◆ **Records for this task**:
- - - -
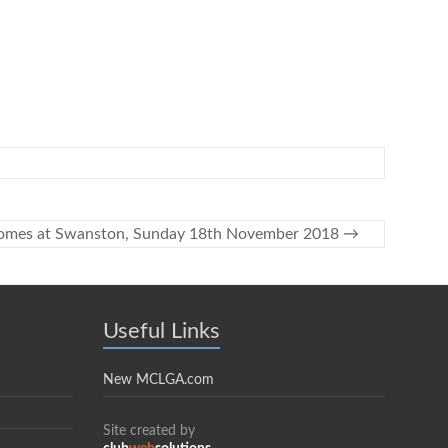
rsomes at Swanston, Sunday 18th November 2018
→
Useful Links
New MCLGA.com
Site created by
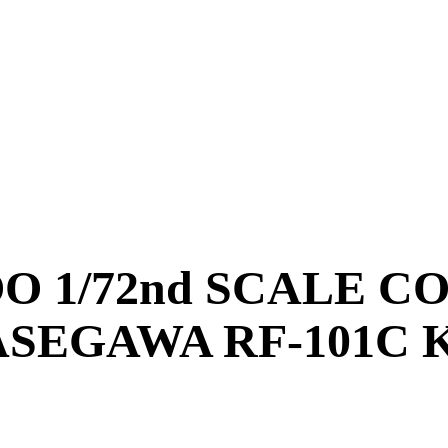
OO 1/72nd SCALE C
SEGAWA RF-101C 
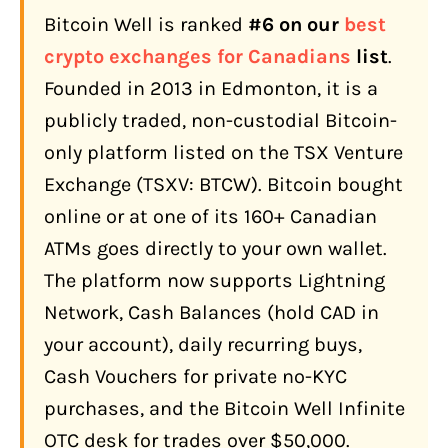
Bitcoin Well is ranked
#6 on our
best
What Is Bitcoin Well's Track Record in
Canada?
crypto exchanges for Canadians
list
.
Founded in 2013 in Edmonton, it is a
Bitcoin Well Key Milestones
publicly traded, non-custodial Bitcoin-
How Do You Sign Up and Verify Your
only platform listed on the TSX Venture
Account on Bitcoin Well?
Exchange (TSXV: BTCW). Bitcoin bought
Lite Account (No KYC)
online or at one of its 160+ Canadian
Full Account (KYC Verified)
ATMs goes directly to your own wallet.
How Do You Buy Bitcoin on Bitcoin
The platform now supports Lightning
Well?
Network, Cash Balances (hold CAD in
Online Portal (Full Account)
your account), daily recurring buys,
Cash Vouchers (Lite Account, No KYC)
Cash Vouchers for private no-KYC
purchases, and the Bitcoin Well Infinite
Bitcoin ATMs (Cash, In Person)
OTC desk for trades over $50,000.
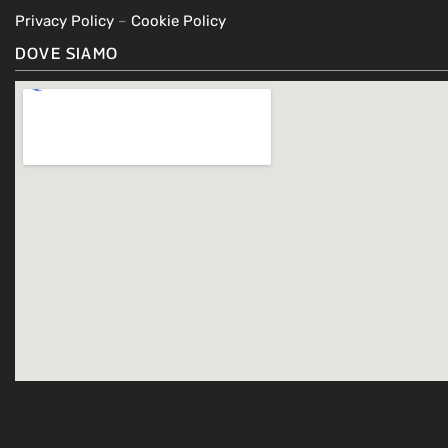
Privacy Policy
–
Cookie Policy
DOVE SIAMO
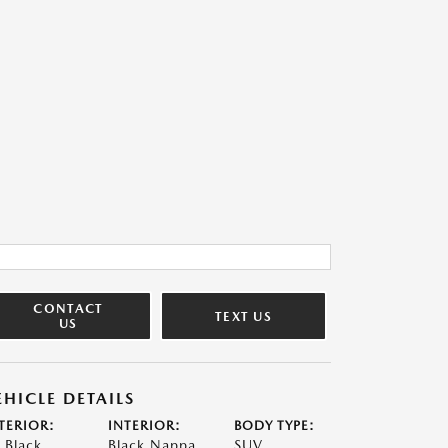
CONTACT
TEXT US
US
EHICLE DETAILS
TERIOR:
INTERIOR:
BODY TYPE:
t Black
Black Nappa
SUV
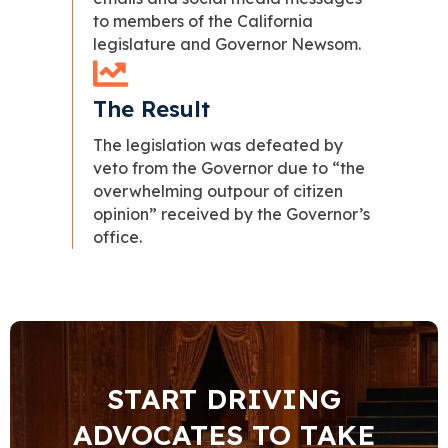
to members of the California
legislature and Governor Newsom.
The Result
The legislation was defeated by
veto from the Governor due to “the
overwhelming outpour of citizen
opinion” received by the Governor’s
office.
START DRIVING
ADVOCATES TO TAKE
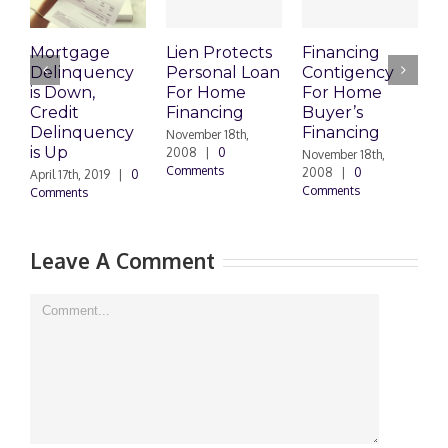
Mortgage
Lien Protects
Financing
Delinquency
Personal Loan
Contigency
O
is Down,
For Home
For Home
S
Credit
Financing
Buyer’s
M
Delinquency
Financing
R
November 18th,
is Up
2008
|
0
November 18th,
O
Comments
2008
|
0
|
April 17th, 2019
|
0
Comments
Comments
Leave A Comment
Comment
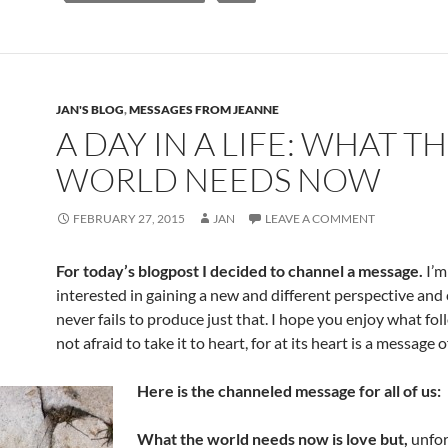
o
t
o
k
JAN'S BLOG
,
MESSAGES FROM JEANNE
A DAY IN A LIFE: WHAT T
WORLD NEEDS NOW
FEBRUARY 27, 2015
JAN
LEAVE A COMMENT
For today’s blogpost I decided to channel a message.
I’m
interested in gaining a new and different perspective and
never fails to produce just that. I hope you enjoy what fo
not afraid to take it to heart, for at its heart is a message o
Here is the channeled message for all of us:
What the world needs now is love but,
unfor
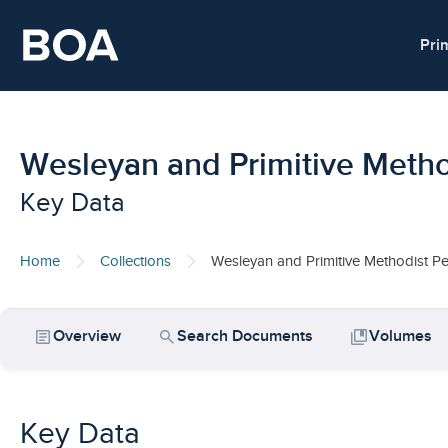
Skip to main content
Pri
Wesleyan and Primitive Metho
Key Data
Home
Collections
Wesleyan and Primitive Methodist Pe
article
search
collections_bookmark
Overview
Search Documents
Volumes
Key Data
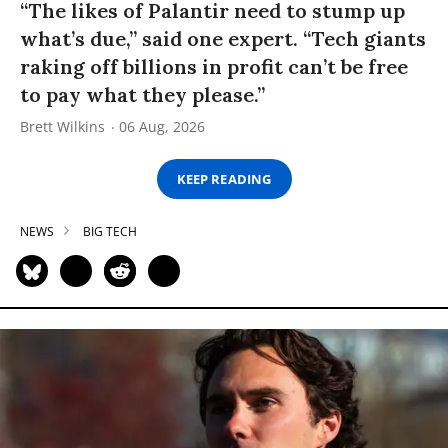
“The likes of Palantir need to stump up
what’s due,” said one expert. “Tech giants
raking off billions in profit can’t be free
to pay what they please.”
Brett Wilkins
06 Aug, 2026
KEEP READING
NEWS
BIG TECH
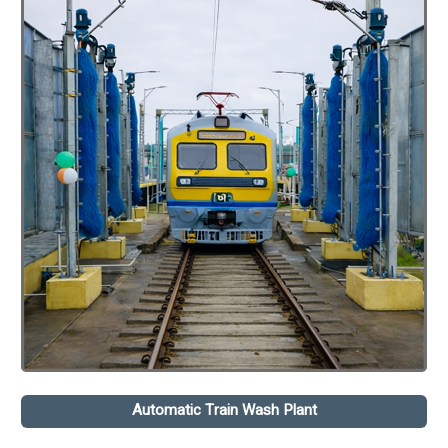
Automatic Train Wash Plant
- - - -
◆ **What is needed**: Quote word for word the passage in the items above that opens with the line containing "Bitcoin Well is ranked" and closes with the line containing "publicly traded, non-custodial", including both of those lines.

◆ **Completed exercise**:
Bitcoin Well is ranked
#6 on our
best
What Is Bitcoin Well's Track Record in
Canada?
crypto exchanges for Canadians
list
.
Founded in 2013 in Edmonton, it is a
Bitcoin Well Key Milestones
publicly traded, non-custodial Bitcoin-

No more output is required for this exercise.